Но сейчас появление призрака застало Паландору врасплох, в том числе ещё и потому, что сама она не вполне была в своём теле. И, к тому же, проникла без разрешения в Залу, в которую не принято входить без хозяев. Грэм Рэдкл смотрел на неё оценивающим взглядом и не спешил встречаться с ней глазами. Паландора отошла на шаг назад и, подняв голову, решилась с ним заговорить.
— Прошу прощения, достойный киан. Я знаю, меня здесь быть не должно. Извиняюсь за то, что потревожила ваше уединение, и не посмею вас больше беспокоить.
На лице призрака отразилось недоумение.
— Ну надо же, — сказал он и вытянулся в струну. — Ты меня видишь, девочка? Послушай, как ты вообще сюда попала? Я не заметил, чтобы кто-нибудь открывал дверь.
Паландора стушевалась. Её настиг двойной конфуз: она не просто заглянула туда, где ей не следовало бывать, но ещё и сделала это запрещённым способом и теперь была вынуждена оправдываться перед человеком, которого давно уже не было в живых, но который, так или иначе, оставался достойным предком и полноправным хозяином этого замка. Он заслуживал уважительного отношения. Но что произойдет, если призрак догадается о том, что она — ведьма? Впрочем, не пойдёт же он рассказывать об этом всем живым…

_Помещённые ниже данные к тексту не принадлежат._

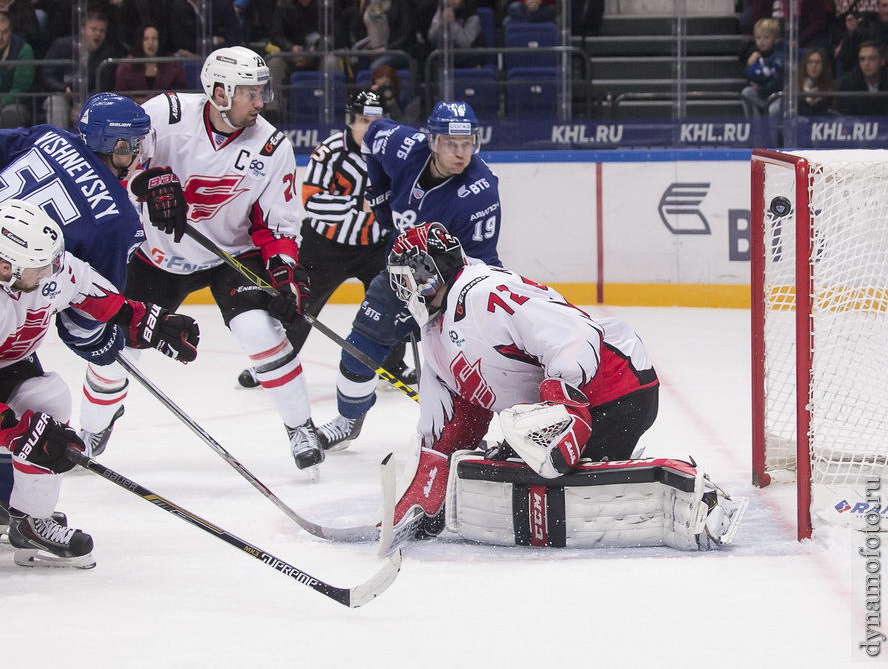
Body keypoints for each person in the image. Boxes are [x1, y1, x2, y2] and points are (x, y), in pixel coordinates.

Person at [383, 222, 742, 550]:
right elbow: (464, 413)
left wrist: (565, 408)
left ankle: (702, 495)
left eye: (407, 280)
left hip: (618, 389)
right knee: (512, 475)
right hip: (563, 406)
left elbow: (574, 334)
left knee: (557, 486)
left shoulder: (484, 293)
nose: (405, 292)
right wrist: (434, 481)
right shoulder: (435, 335)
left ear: (430, 272)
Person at [79, 47, 326, 480]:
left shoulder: (271, 145)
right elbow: (117, 167)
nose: (261, 101)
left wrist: (286, 276)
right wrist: (148, 183)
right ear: (218, 92)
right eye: (250, 92)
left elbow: (277, 226)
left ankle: (300, 427)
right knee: (114, 350)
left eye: (262, 91)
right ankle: (90, 430)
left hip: (229, 255)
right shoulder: (164, 115)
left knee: (258, 329)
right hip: (155, 256)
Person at [0, 199, 198, 568]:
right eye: (38, 269)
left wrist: (144, 321)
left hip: (8, 364)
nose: (49, 275)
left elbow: (86, 289)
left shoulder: (41, 271)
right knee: (25, 430)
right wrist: (14, 430)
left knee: (47, 401)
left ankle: (30, 520)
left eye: (51, 263)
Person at [315, 101, 502, 451]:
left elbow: (481, 261)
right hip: (401, 270)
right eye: (451, 143)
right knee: (359, 348)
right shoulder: (401, 146)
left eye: (467, 144)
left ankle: (465, 435)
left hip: (456, 281)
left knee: (456, 367)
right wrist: (379, 193)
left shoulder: (479, 190)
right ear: (431, 141)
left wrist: (455, 306)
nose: (461, 153)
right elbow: (370, 135)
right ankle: (347, 419)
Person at [237, 89, 401, 390]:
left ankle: (395, 366)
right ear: (350, 121)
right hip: (325, 246)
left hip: (375, 245)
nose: (371, 127)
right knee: (299, 302)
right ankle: (273, 362)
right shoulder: (329, 151)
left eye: (377, 120)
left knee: (391, 302)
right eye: (364, 120)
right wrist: (360, 203)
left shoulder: (392, 153)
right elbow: (312, 200)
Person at [40, 11, 120, 129]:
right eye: (93, 29)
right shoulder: (61, 45)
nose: (98, 34)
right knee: (56, 102)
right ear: (83, 29)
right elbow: (46, 74)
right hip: (63, 94)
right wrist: (63, 88)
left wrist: (83, 105)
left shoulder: (107, 53)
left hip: (91, 98)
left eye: (102, 31)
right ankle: (61, 142)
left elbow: (104, 85)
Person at [348, 0, 417, 72]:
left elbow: (407, 33)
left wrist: (385, 49)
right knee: (355, 67)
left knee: (375, 68)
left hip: (395, 50)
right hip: (368, 51)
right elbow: (354, 28)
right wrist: (361, 49)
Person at [169, 0, 244, 58]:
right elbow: (179, 42)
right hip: (189, 61)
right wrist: (215, 40)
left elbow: (233, 38)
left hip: (221, 59)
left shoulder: (223, 4)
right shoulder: (177, 8)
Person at [747, 0, 829, 49]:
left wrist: (798, 42)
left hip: (805, 45)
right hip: (771, 46)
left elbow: (818, 22)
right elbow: (758, 22)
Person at [113, 21, 188, 102]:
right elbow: (120, 94)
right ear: (140, 41)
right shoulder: (127, 66)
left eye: (154, 39)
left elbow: (181, 92)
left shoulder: (172, 64)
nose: (150, 43)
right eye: (146, 39)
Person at [426, 0, 486, 69]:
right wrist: (440, 25)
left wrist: (452, 24)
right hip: (445, 58)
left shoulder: (472, 16)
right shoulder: (441, 11)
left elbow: (465, 44)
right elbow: (431, 39)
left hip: (468, 59)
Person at [741, 17, 787, 117]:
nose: (761, 41)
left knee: (773, 109)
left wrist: (759, 89)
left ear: (776, 39)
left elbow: (778, 81)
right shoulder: (756, 55)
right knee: (747, 92)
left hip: (780, 97)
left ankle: (773, 133)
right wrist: (749, 65)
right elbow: (751, 78)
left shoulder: (780, 55)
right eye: (758, 37)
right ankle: (756, 130)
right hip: (764, 95)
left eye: (766, 37)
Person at [0, 12, 36, 128]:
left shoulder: (24, 49)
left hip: (17, 103)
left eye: (4, 32)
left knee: (8, 116)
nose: (0, 37)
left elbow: (20, 89)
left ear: (10, 31)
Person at [838, 39, 888, 114]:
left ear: (882, 61)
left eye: (872, 59)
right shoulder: (848, 84)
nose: (866, 63)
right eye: (862, 59)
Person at [798, 46, 837, 115]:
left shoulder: (831, 88)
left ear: (823, 65)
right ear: (805, 65)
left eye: (818, 62)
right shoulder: (794, 86)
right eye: (810, 62)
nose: (813, 66)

Паландора, как могла, с должной учтивостью объяснила киану Грэму, как здесь очутилась, и что на самом деле она в этот момент находилась в своих гостевых покоях на верхнем этаже.
— Вот как? — удивился он. — Я ничего подобного за девятнадцать лет не видел. Да и при жизни тоже — если я правильно помню. С годами всё, что было до моей безвременной кончины, стирается, лишь память о ней самой так же ярка, как в день, когда это произошло.
Он пустился в воспоминания, рассказал о болях в ноге, о заражении крови, об агонии и лихорадке и последующем ослаблении пульса. Как он пытался бороться с болезнью ради себя и семьи, а по сути, убивал себя сам защитными силами своего же организма.
— Откуда я это знаю? — спросил он, обращаясь, скорее, к себе. — Хороший вопрос. Так получается, девочка, что, когда попадаешь сюда, начинаешь вдруг понимать многие вещи, которых не знал при жизни. И наоборот: знания, которыми ты владел тогда, утрачивают своё значение. Сама жизнь теряет значение. Я вижу, как мой сын и внуки приходят в Залу, зажигают свечи и рассказывают о своём бытии, но с каждым последующим годом их рассказы трогают меня всё меньше, и тогда единственное, чего я хочу, это выдернуть себя из этой боли и лихорадки и отправиться, наконец, куда положено.
— Я понимаю, — ответила Паландора. — Возможно я могу что-нибудь сделать.
В дымчатых глазах её собеседника промелькнуло подозрение.
— Позволь узнать у тебя, девочка, кто ты такая? Впрочем, сомнений нет: у тебя черты её лица. Я не раз, бывало, говорил Верховному королю…
Призрак осёкся и резко замолчал.
— Как тебя зовут и откуда ты? — спросил он начальственным тоном. Паландора подробно ответила на его вопросы в надежде, что он вернётся к разговору о короле, но киан Грэм не был настроен говорить об этом даже по её просьбе.
— Это не имеет значения, Паландора. Ничто не имеет значения. Я просто воплощённое воспоминание, тяготящееся грузом задач, не выполненных при жизни. Мой сын делает всё по-своему, растит внуков не так, как они бы росли под моим началом. Я всё это вижу, и всё это проходит сквозь меня, но боль… Боль остаётся. Я — генерал, а нам не позволено показывать слабость и говорить о боли, но всё, что осталось мне после жизни, это лишь слабость и боль. Спустя девятнадцать лет поневоле заговоришь о них: тем более, когда впервые за все эти годы тебя слушают.
Он был не вполне прав. Паландора его не слушала: точнее, слушала рассеянно, погрузившись в свои воспоминания. Ей бы очень хотелось помочь этому человеку, тем более что, когда он говорил о себе, она начинала физически ощущать всё то же самое, что должен был чувствовать он. Паландора мельком бросила взгляд на свою ногу — та выглядела как обычно, но её саднило изнутри; казалось, ещё немного, и хрустнут кости и откроется рваная рана.